**Required task**.
How many lines in the data below contain the string "track", with case counting? Reply with the number alone.

···

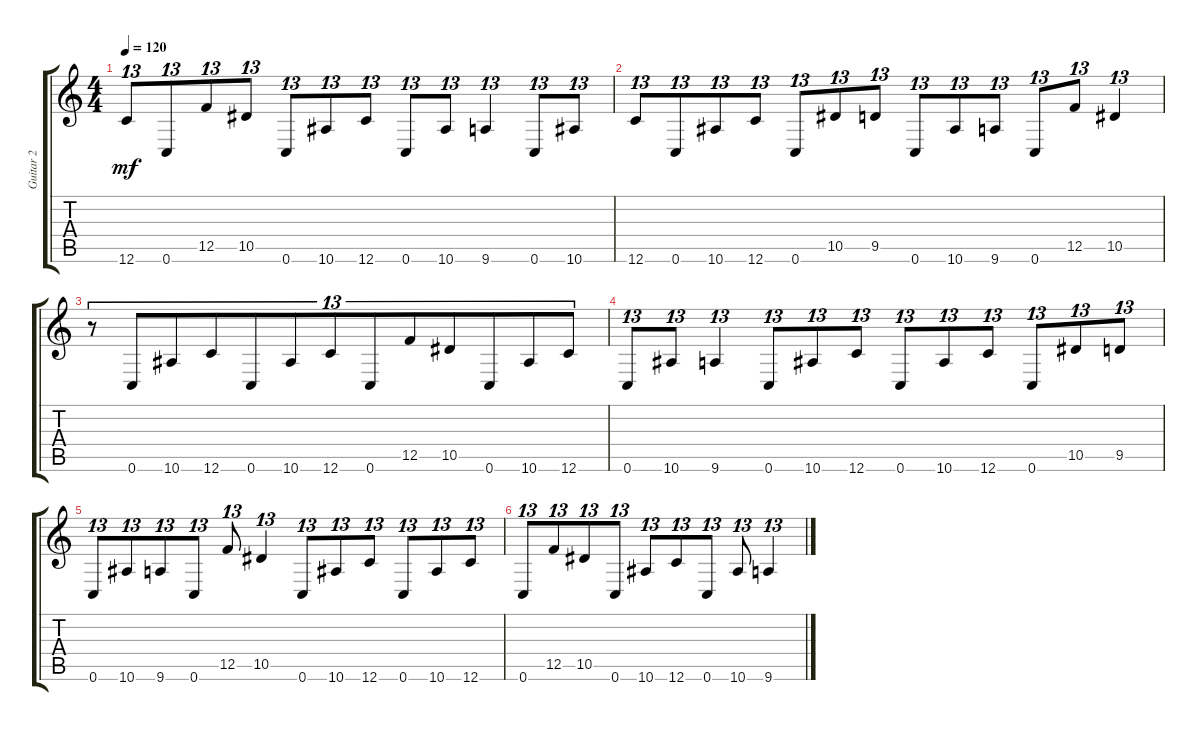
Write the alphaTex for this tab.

\track ("Guitar 2" "Guitar 2") {instrument distortionguitar}
\staff {score tabs}
\tuning (C4 G3 Eb3 Bb2 F2 C2) {hide}
\ts (4 4)
\tempo 120
\clef g2
\ks c
12.6.8{tu (13 8) dy mf} 0.6.8{tu (13 8)} 12.5.8{tu (13 8)} 10.5.8{tu (13 8)} 0.6.8{tu (13 8)} 10.6.8{tu (13 8)} 12.6.8{tu (13 8)} 0.6.8{tu (13 8)} 10.6.8{tu (13 8)} 9.6.4{tu (13 8)} 0.6.8{tu (13 8)} 10.6.8{tu (13 8)} |
12.6.8{tu (13 8)} 0.6.8{tu (13 8)} 10.6.8{tu (13 8)} 12.6.8{tu (13 8)} 0.6.8{tu (13 8)} 10.5.8{tu (13 8)} 9.5.8{tu (13 8)} 0.6.8{tu (13 8)} 10.6.8{tu (13 8)} 9.6.8{tu (13 8)} 0.6.8{tu (13 8)} 12.5.8{tu (13 8)} 10.5.4{tu (13 8)} |
r.8{tu (13 8)} 0.6.8{tu (13 8)} 10.6.8{tu (13 8)} 12.6.8{tu (13 8)} 0.6.8{tu (13 8)} 10.6.8{tu (13 8)} 12.6.8{tu (13 8)} 0.6.8{tu (13 8)} 12.5.8{tu (13 8)} 10.5.8{tu (13 8)} 0.6.8{tu (13 8)} 10.6.8{tu (13 8)} 12.6.8{tu (13 8)} |
0.6.8{tu (13 8)} 10.6.8{tu (13 8)} 9.6.4{tu (13 8)} 0.6.8{tu (13 8)} 10.6.8{tu (13 8)} 12.6.8{tu (13 8)} 0.6.8{tu (13 8)} 10.6.8{tu (13 8)} 12.6.8{tu (13 8)} 0.6.8{tu (13 8)} 10.5.8{tu (13 8)} 9.5.8{tu (13 8)} |
0.6.8{tu (13 8)} 10.6.8{tu (13 8)} 9.6.8{tu (13 8)} 0.6.8{tu (13 8)} 12.5.8{tu (13 8)} 10.5.4{tu (13 8)} 0.6.8{tu (13 8)} 10.6.8{tu (13 8)} 12.6.8{tu (13 8)} 0.6.8{tu (13 8)} 10.6.8{tu (13 8)} 12.6.8{tu (13 8)} |
0.6.8{tu (13 8)} 12.5.8{tu (13 8)} 10.5.8{tu (13 8)} 0.6.8{tu (13 8)} 10.6.8{tu (13 8)} 12.6.8{tu (13 8)} 0.6.8{tu (13 8)} 10.6.8{tu (13 8)} 9.6.4{tu (13 8)}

···

**Exercise answer**.
1